* Input records *
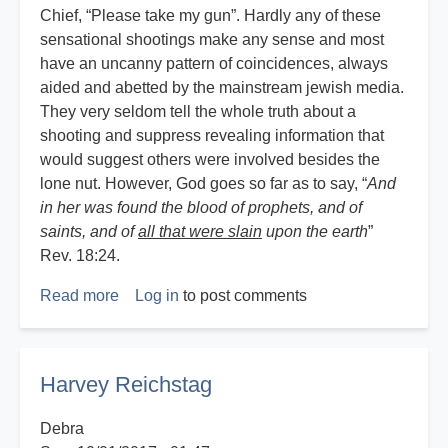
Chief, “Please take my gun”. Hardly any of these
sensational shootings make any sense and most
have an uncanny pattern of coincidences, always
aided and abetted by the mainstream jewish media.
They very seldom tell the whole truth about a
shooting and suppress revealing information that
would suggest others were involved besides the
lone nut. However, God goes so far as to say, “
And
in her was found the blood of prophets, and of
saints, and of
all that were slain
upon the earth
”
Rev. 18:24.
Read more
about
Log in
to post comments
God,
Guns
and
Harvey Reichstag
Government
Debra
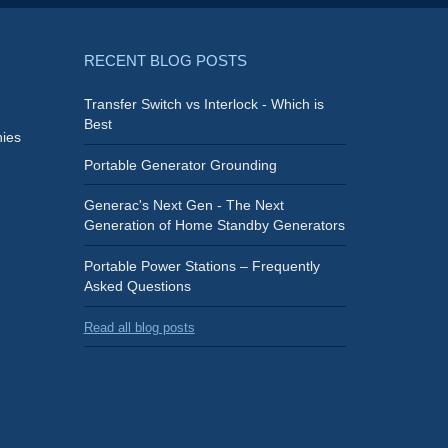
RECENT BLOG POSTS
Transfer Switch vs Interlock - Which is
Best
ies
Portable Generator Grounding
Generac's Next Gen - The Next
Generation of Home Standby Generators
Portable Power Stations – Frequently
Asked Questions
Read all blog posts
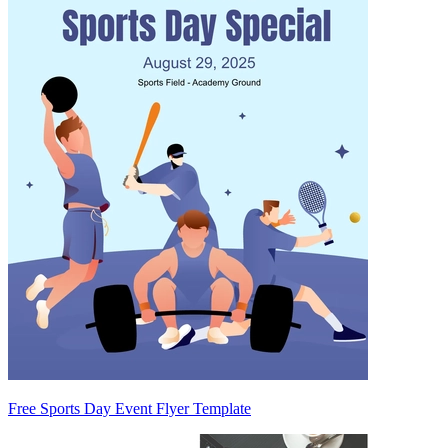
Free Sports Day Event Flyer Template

--

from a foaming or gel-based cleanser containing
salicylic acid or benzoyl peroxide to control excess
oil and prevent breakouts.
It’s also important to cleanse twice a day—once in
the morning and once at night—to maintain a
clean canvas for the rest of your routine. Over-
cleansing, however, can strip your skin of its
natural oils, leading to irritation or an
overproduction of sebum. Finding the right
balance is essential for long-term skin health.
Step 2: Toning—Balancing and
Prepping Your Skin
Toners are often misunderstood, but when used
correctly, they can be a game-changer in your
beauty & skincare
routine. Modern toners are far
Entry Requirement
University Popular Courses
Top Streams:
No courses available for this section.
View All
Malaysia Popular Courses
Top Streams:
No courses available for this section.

--

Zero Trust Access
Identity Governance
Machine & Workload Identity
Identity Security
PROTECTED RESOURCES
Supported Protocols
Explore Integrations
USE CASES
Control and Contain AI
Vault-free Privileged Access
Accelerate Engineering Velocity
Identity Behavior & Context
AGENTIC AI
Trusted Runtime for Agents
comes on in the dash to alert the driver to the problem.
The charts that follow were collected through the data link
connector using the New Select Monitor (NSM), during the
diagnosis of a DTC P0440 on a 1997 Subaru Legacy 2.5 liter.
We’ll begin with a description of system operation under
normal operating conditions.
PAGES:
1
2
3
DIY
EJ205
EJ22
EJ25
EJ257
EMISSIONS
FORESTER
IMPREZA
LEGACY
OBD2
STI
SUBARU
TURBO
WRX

* Exercise objective *
Count how many lines in the entries contain "about", then state that number alone.

* Solution to the exercise *
2